▸ Provided material
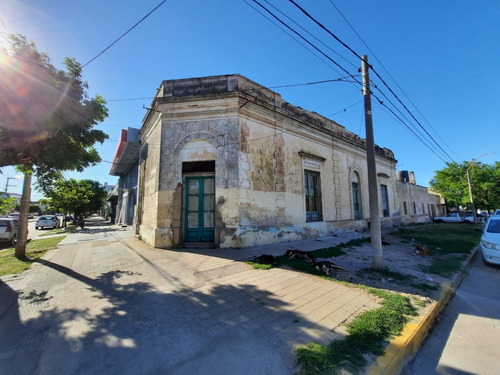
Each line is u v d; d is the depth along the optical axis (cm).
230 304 381
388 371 240
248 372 227
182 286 460
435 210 3159
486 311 421
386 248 918
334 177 1345
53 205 2269
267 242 908
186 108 920
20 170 674
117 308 365
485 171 2747
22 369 229
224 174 865
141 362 240
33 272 579
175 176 889
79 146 643
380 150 1864
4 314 346
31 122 498
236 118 891
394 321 328
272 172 989
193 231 888
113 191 2816
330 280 502
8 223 1230
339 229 1293
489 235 748
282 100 1080
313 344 270
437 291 467
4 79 462
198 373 225
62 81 545
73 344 270
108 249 891
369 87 666
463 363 278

▸ Task statement
Without any pictures, retype the records above exactly.

▸ Response box
Each line is u v d; d is the depth along the optical axis (cm).
230 304 381
388 371 240
248 372 227
182 286 460
435 210 3159
486 311 421
386 248 918
334 177 1345
53 205 2269
267 242 908
186 108 920
20 170 674
117 308 365
485 171 2747
22 369 229
224 174 865
141 362 240
33 272 579
175 176 889
79 146 643
380 150 1864
4 314 346
31 122 498
236 118 891
394 321 328
272 172 989
193 231 888
113 191 2816
330 280 502
8 223 1230
339 229 1293
489 235 748
282 100 1080
313 344 270
437 291 467
4 79 462
198 373 225
62 81 545
73 344 270
108 249 891
369 87 666
463 363 278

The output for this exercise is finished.